Let $A$ be a set of all complex numbers $z$ such that $z^24=1$ and let $B$ be the set of all complex numbers $w$ such that $w^54=1.$ That is: \begin{align*}A&=\{z\;|\;z^{24}=1\}\\ B&=\{z\;|\;z^{54}=1\}\\ \end{align*} Finally, let $C$ be the set of all complex numbers that can be formed by multiplying an element of $A$ by an element of $B$:
$C=\{zw\;|\;z\in A,w\in B\}.$
How many distinct elements are there in $C$?
I'm pretty stuck on this problem and don't know where to go.

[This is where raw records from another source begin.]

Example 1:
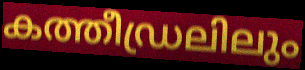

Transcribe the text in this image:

കത്തീഡ്രലിലും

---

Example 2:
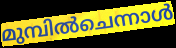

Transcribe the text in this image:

മുമ്പിൽചെന്നാൾ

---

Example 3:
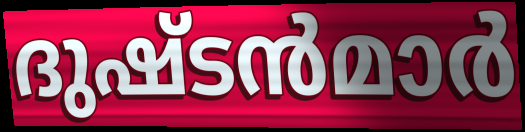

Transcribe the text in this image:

ദുഷ്ടൻമാർ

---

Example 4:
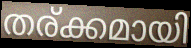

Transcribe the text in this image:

തര്ക്കമായി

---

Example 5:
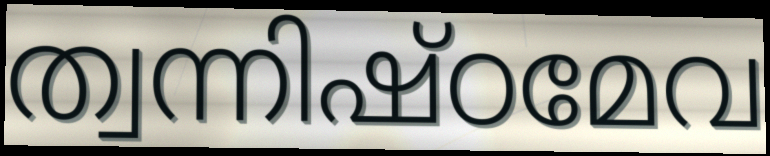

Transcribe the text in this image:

ത്വന്നിഷ്ഠമേവ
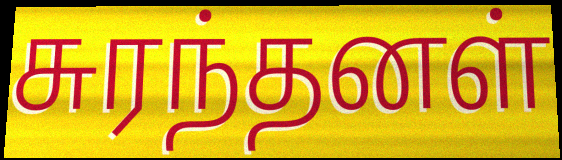
சுரந்தனள்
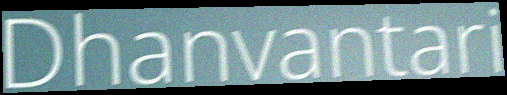
Dhanvantari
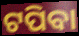
ଟପିବା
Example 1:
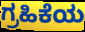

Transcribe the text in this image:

ಗ್ರಹಿಕೆಯ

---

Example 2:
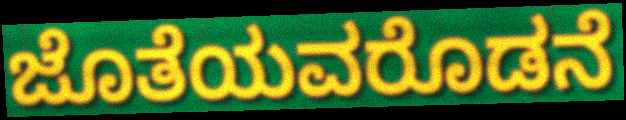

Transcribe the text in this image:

ಜೊತೆಯವರೊಡನೆ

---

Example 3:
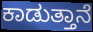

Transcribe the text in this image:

ಕಾಡುತ್ತಾನೆ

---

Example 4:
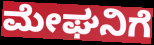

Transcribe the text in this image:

ಮೇಘನಿಗೆ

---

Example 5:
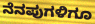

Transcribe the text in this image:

ನೆನಪುಗಳಿಗೂ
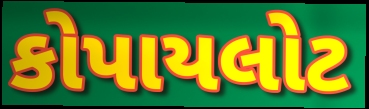
કોપાયલોટ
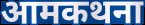
आमकथना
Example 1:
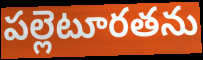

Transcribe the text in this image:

పల్లెటూరతను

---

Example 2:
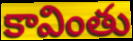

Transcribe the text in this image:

కావింతు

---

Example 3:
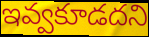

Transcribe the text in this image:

ఇవ్వకూడదని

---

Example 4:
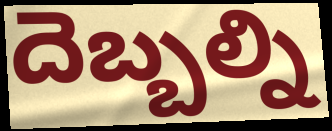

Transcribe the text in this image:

దెబ్బల్ని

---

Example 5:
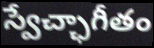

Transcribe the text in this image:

స్వేచ్ఛాగీతం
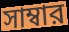
সাম্বার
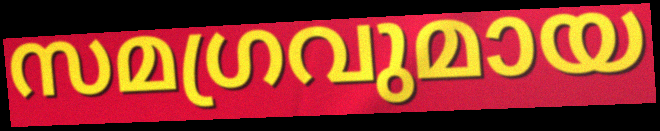
സമഗ്രവുമായ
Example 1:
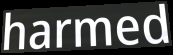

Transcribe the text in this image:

harmed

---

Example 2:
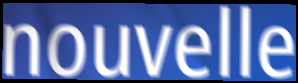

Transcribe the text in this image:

nouvelle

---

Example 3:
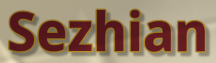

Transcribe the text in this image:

Sezhian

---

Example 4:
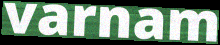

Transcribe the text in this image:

varnam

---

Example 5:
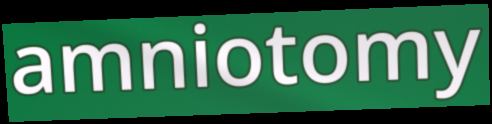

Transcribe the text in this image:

amniotomy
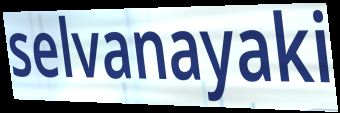
selvanayaki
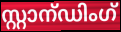
സ്റ്റാന്ഡിംഗ്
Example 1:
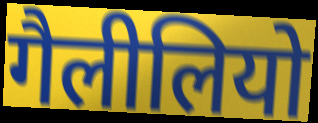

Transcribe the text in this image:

गैलीलियो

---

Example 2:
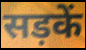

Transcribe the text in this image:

सड़कें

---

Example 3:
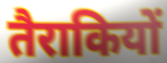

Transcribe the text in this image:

तैराकियों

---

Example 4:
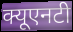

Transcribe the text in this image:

क्यूएनटी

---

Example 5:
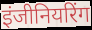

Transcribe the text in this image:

इंजीनियरिंग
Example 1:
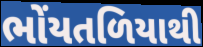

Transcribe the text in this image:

ભોંયતળિયાથી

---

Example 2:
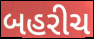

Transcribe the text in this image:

બહરીચ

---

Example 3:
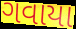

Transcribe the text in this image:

ગવાયા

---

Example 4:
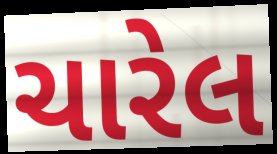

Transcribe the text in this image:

ચારેલ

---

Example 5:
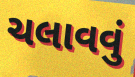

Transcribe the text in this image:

ચલાવવું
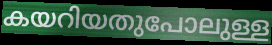
കയറിയതുപോലുള്ള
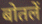
बोतलें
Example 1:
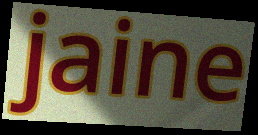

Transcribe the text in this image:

jaine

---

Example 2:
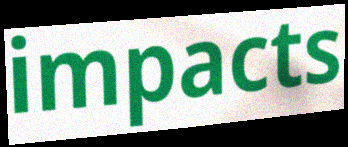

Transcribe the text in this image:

impacts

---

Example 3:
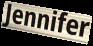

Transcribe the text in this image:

Jennifer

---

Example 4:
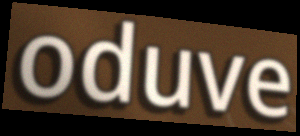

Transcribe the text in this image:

oduve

Any help would be very much appreciated!
This one gets easier after looking at it in its abstract content.
You have a finite abelian group $G$ (the one Jack Yoon mentioned in his comments) and two subgroups $A,B \subset G$. The question is: How to determine |AB|?
The answer is the exact sequence
$$1 \to A \cap B \to A \times B \to AB \to 1$$
with the first map given by $x \mapsto (x,x^{-1})$ (the second map should be more obvious).
This shows $|AB| = \frac{|A||B|}{|A \cap B|}$. Note that $|A \cap B|$ is often easier to determine than $|AB|$, especially in your case.